Miser sur le bon cheval
Certains observateurs estiment qu’elle a plus de chance de passer si elle est proposée par la commission de l’Industrie que si elle vient d’une alliance des groupes de droite. Car en commission Itre, le rapport adopté est signé par la socialiste italienne Patrizia Toia et a été soutenu par Renew.
Impossible en tout cas de miser uniquement sur la droite. « La proposition gagnante doit venir de S&D et Renew », estime un autre lobbyiste de l’industrie. Ce sont ces deux groupes qui feront la différence en plénière, estiment les lobbyistes, et ce en raison de leurs divergences internes (relire notre article).
« La ligne du groupe est une chose, mais la ligne nationale compte bien plus ici », commente Simon Spillane, directeur des affaires publiques du lobby des brasseurs, Brewers of Europe.
Les lobbys européens mobilisent donc leurs membres nationaux pour faire passer leur message auprès des élus de leur pays. La coalition d’Unesda compte justement dans ses rangs de nombreuses associations nationales, comme Boissons rafraîchissantes de France.
Les lobbys craignent par ailleurs que l’amendement sur la clause soit mélangé à d’autres. « Si d’autres choses sont mises dans la balance, tout le monde ne va pas suivre », s’inquiète un de nos interlocuteurs. Il veut ainsi dissuader le rapporteur fictif du PPE, Massimiliano Salini, de chercher à revoir tout le volet réemploi du règlement comme en commission Envi.
Compétition
Mais l’union sacrée a ses limites et arrive peut-être trop tard. Car au-delà des demandes communes, chaque pan de l’industrie a des intérêts qui lui sont propres.
« Notre priorité est de faire retirer l’exemption dont bénéficie le secteur du vin » sur le réemploi, commente Simon Spillane (Brewers of Europe). Les brasseurs, visés par les objectifs sur le réemploi, s’estiment discriminés vis-à-vis du secteur viticole, épargné par les eurodéputés de la commission Envi. À l’inverse, le secteur des spiritueux, d’abord laissé de côté par l’exécutif, s’est vu ajouté par les parlementaires à la liste des industries couvertes par les obligations sur le réemploi. SpiritsEurope plaide donc auprès des eurodéputés pour bénéficier d’une exemption tout en pointant celle accordée au vin. « C’est une prise de position politique », déplore le lobby auprès de Contexte.
Plusieurs interlocuteurs regrettent que cette négociation ait pris la tournure d’une « compétition entre catégories de produit » et entre matériaux (plastique contre papier, par exemple). Elle fait courir le risque que tout le monde perde.
« Il y a eu beaucoup de plaidoyer de la part de tous, beaucoup d’attaques les uns contre les autres, et les eurodéputés sont agacés. Certes, nous avons tous dû nous faire entendre, car il y avait un manque de compréhension des enjeux du texte. Mais le lobby fait par certains peut être préjudiciable pour d’autres », commente un autre lobbyiste.
Alors, afin d’influencer les eurodéputés avant le dépôt des amendements, le 15 novembre, les lobbys s’allient tout en s’observant les uns et les autres. Toutes les cartes seront ensuite sur la table pour l’ultime partie de cette bataille, lors du vote en plénière, le 22 novembre.

DONNÉES ->

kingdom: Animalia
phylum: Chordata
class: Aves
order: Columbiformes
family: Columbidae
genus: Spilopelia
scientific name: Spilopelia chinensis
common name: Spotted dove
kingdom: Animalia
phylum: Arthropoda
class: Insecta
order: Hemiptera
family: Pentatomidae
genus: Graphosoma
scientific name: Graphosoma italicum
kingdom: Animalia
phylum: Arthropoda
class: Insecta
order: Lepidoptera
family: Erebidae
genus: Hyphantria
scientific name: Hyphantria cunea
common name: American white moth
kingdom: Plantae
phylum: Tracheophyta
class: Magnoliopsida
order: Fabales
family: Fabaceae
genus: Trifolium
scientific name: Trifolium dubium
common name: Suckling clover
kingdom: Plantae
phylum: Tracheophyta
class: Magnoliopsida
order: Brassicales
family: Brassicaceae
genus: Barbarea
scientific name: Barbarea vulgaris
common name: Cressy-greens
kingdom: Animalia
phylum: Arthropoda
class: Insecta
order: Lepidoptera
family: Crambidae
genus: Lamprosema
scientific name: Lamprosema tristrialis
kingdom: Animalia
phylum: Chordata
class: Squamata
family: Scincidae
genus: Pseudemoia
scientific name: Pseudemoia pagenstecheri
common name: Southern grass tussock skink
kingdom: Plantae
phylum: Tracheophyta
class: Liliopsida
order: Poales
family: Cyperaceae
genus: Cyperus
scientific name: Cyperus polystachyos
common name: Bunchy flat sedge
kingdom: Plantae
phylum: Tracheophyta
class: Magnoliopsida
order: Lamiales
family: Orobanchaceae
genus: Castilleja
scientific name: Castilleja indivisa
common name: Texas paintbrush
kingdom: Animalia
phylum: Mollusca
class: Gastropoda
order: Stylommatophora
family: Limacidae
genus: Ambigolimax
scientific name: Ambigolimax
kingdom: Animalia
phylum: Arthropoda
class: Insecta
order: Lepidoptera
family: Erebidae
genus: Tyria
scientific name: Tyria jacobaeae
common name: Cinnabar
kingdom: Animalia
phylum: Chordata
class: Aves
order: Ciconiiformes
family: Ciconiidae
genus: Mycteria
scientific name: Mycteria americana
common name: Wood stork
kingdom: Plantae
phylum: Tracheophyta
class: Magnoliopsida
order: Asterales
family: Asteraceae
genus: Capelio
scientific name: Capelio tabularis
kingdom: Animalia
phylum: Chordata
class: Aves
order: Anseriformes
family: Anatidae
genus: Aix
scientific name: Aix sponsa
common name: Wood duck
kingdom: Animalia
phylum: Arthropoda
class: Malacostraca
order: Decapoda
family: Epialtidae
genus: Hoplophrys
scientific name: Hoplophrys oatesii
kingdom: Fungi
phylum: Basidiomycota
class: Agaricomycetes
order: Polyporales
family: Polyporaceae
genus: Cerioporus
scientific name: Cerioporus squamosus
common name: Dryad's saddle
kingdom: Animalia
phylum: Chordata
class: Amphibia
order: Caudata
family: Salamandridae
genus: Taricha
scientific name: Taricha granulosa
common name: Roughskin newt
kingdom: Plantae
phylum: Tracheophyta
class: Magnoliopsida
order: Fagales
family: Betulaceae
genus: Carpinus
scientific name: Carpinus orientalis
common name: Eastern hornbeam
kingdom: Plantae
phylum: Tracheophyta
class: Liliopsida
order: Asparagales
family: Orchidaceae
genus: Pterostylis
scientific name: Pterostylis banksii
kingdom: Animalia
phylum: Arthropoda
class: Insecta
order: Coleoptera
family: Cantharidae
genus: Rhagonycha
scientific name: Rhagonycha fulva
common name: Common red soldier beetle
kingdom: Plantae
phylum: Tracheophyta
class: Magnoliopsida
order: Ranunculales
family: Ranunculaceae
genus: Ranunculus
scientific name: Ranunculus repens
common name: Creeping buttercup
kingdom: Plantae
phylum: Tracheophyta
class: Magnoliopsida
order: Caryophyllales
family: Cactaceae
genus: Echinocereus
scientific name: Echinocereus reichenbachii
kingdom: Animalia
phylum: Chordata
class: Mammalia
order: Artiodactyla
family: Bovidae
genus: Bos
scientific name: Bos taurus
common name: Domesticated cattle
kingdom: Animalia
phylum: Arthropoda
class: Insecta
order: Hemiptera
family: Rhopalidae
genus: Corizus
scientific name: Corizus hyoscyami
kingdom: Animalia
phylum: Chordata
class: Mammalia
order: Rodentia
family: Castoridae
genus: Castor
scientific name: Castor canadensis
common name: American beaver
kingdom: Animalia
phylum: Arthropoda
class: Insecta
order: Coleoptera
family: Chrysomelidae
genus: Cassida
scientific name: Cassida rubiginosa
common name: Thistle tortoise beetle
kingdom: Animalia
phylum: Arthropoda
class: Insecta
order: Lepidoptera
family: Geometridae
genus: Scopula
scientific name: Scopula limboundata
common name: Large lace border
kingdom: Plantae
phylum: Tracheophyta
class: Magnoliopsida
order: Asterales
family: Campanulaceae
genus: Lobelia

TÂCHE ->
Recopiez le passage de l'extrait sur les lobbys qui va de « Plusieurs interlocuteurs regrettent » jusqu'à « un autre lobbyiste. », en substituant « parlementaires » à « eurodéputés ».

TÂCHE RÉALISÉE ->
Plusieurs interlocuteurs regrettent que cette négociation ait pris la tournure d’une « compétition entre catégories de produit » et entre matériaux (plastique contre papier, par exemple). Elle fait courir le risque que tout le monde perde.
« Il y a eu beaucoup de plaidoyer de la part de tous, beaucoup d’attaques les uns contre les autres, et les parlementaires sont agacés. Certes, nous avons tous dû nous faire entendre, car il y avait un manque de compréhension des enjeux du texte. Mais le lobby fait par certains peut être préjudiciable pour d’autres », commente un autre lobbyiste.